ROTHERHAM - A CASE OF REVERSE COLONIZATION

by Gert Hans Wengel


I came across the term reverse colonization when I was researching the background of Bram Stoker's novel Dracula, this vampire classic which is the basis for so many movies. Dracula, immigrant from Transylvania, lands in England with his ghost ship, gets a foothold, and begins to suck the blood of the English - Stephen Arata characterizes this as reverse colonization. The proud colonial power England is at the receiving end of what they themselves have inflicted on so many peoples; landing on their coasts with their war und trade ships, colonizing them, and exploiting the people not only economically but also sexually - the blood-sucking stands for both: the vampire is the exploiter; the blood he sucks makes him stronger and his victim weaker. The fangs drilling into the body of the victim of course symbolizes brutal sexual penetration. The fact that Dracula haunts England can easily be interpreted as poetic justice, as vengeance of the colonized who turn the tables and exploit the women and children of the colonial power - yes, children, too. Lucy Westenra, who Dracula turned into a vampire in order to create a parallel society of his own kind, leaves her crypt, lures English children away from their homes, gains their trust through her attention, then drills her teeth into their flesh and sucks their blood. The novel reflects feelings of guilt, unacknowledged guilt of course, and a suppressed desire for punishment which pushes its way into ones consciousness in the form of not understood nightmares.

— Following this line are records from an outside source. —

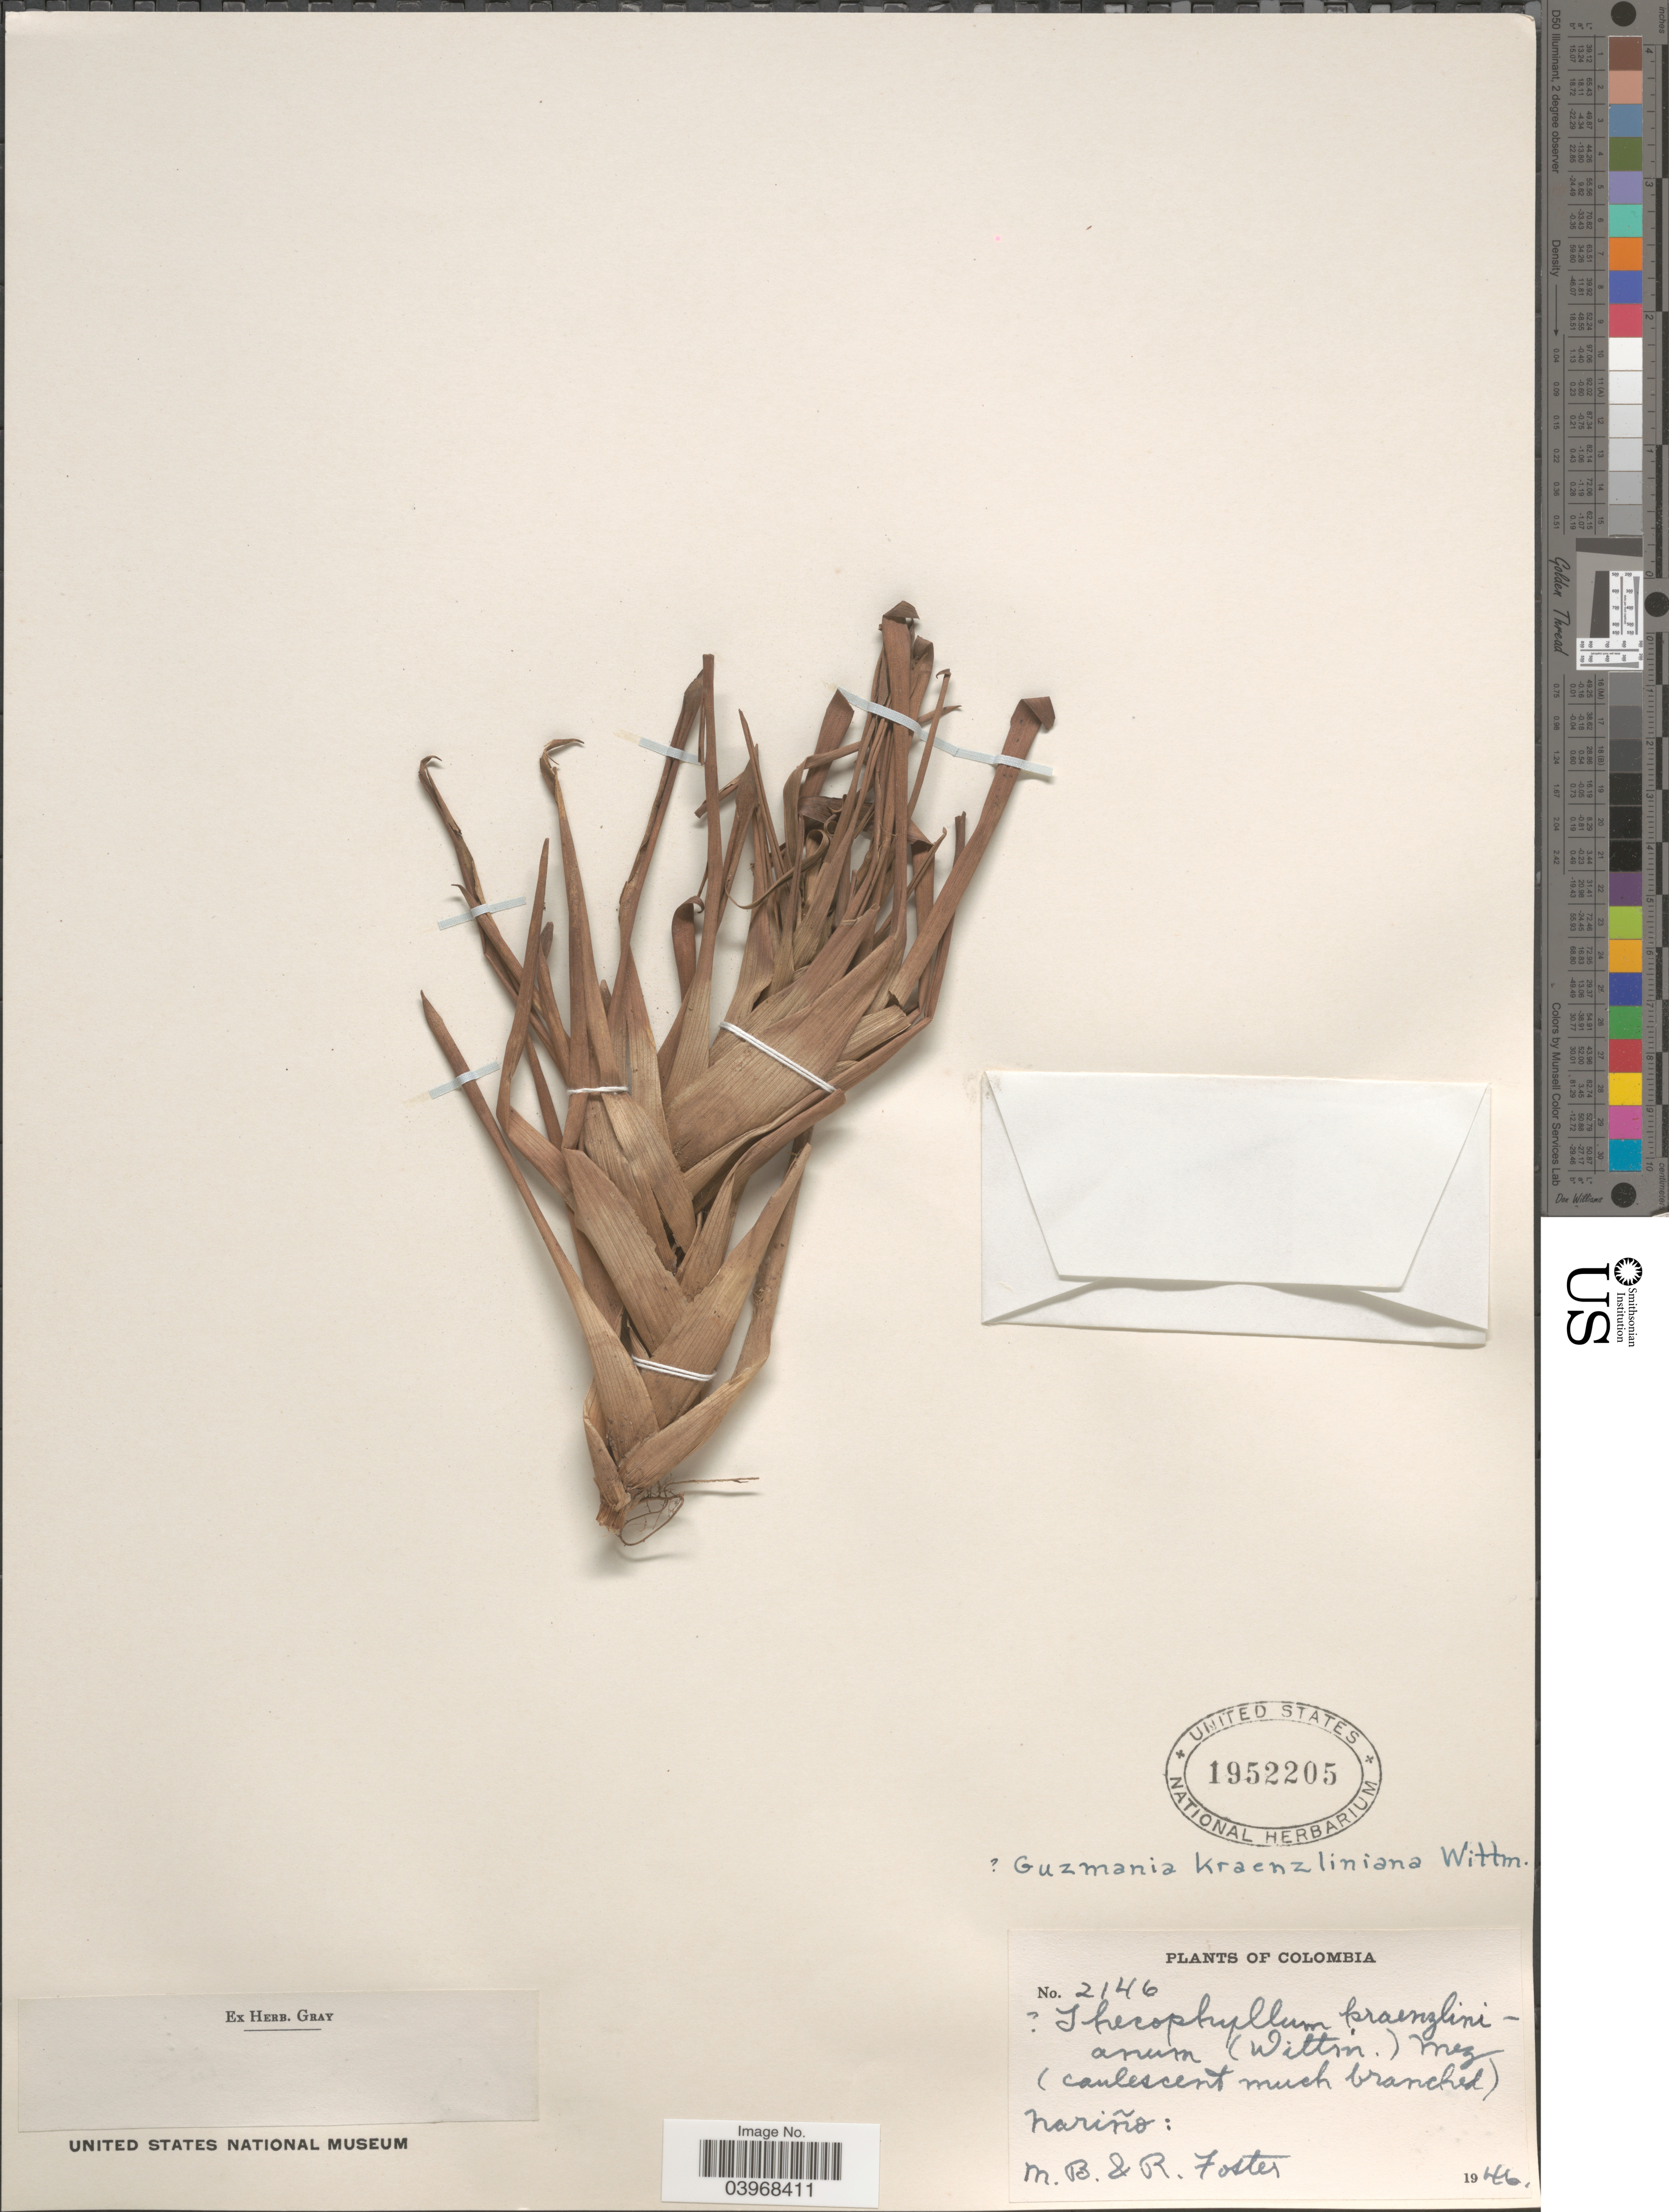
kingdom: Plantae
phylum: Tracheophyta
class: Liliopsida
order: Poales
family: Bromeliaceae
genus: Guzmania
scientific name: Guzmania kraenzliniana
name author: Wittm.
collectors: M. B. Foster & R. Foster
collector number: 2146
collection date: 1946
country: Colombia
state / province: Nariño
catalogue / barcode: US 1952205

Now about Rotherham: why did English social workers, policemen, and other representatives of the power structure let men from the former colonies go about their sexual exploitation of very young, white English children for 16 years? One can suspect the feelings of guilt and a desire for punishment may have been subconscious motives: this was supposed to be penance for the sexual exploitation of women and children in the colonies by the colonial overlords, the English police, social workers, and other mostly left but powerful men thus relieved their consciences - but at the expense of others, again through exploitation; it was not their own daughters but girls from the lower classes that were presented to the avenging juggernaut as penance.